● Problem description
Quote every line below exactly and skip any picture.

● Supplied information
▬▬▬▬▬▬▬▬▬▬
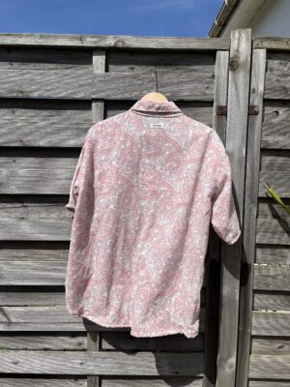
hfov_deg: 53.1
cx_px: 145
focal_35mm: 26
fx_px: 290
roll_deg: -0.2
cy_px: 194
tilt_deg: -4.7
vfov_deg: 67.3
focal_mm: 5.1
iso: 50
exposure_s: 1/7353
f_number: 1.6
▬▬▬▬▬▬▬▬▬▬
● Reply
hfov_deg: 53.1
cx_px: 145
focal_35mm: 26
fx_px: 290
roll_deg: -0.2
cy_px: 194
tilt_deg: -4.7
vfov_deg: 67.3
focal_mm: 5.1
iso: 50
exposure_s: 1/7353
f_number: 1.6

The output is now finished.